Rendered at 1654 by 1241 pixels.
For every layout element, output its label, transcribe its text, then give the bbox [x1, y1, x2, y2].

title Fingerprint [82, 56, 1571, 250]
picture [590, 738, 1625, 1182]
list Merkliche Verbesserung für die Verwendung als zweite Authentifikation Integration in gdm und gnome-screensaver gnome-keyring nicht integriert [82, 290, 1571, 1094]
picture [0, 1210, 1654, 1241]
□ □ □ □ □
• _Instructions to follow_
Lay out every line of the records above as a Markdown table with the columns "Row" and "Record line", numbering the rows in order and omitting blank lines.

• _Full solution_
| Row | Record line |
|---|---|
| 1 | Rendered at 1654 by 1241 pixels. |
| 2 | For every layout element, output its label, transcribe its text, then give the bbox [x1, y1, x2, y2]. |
| 3 | title Fingerprint [82, 56, 1571, 250] |
| 4 | picture [590, 738, 1625, 1182] |
| 5 | list Merkliche Verbesserung für die Verwendung als zweite Authentifikation Integration in gdm und gnome-screensaver gnome-keyring nicht integriert [82, 290, 1571, 1094] |
| 6 | picture [0, 1210, 1654, 1241] |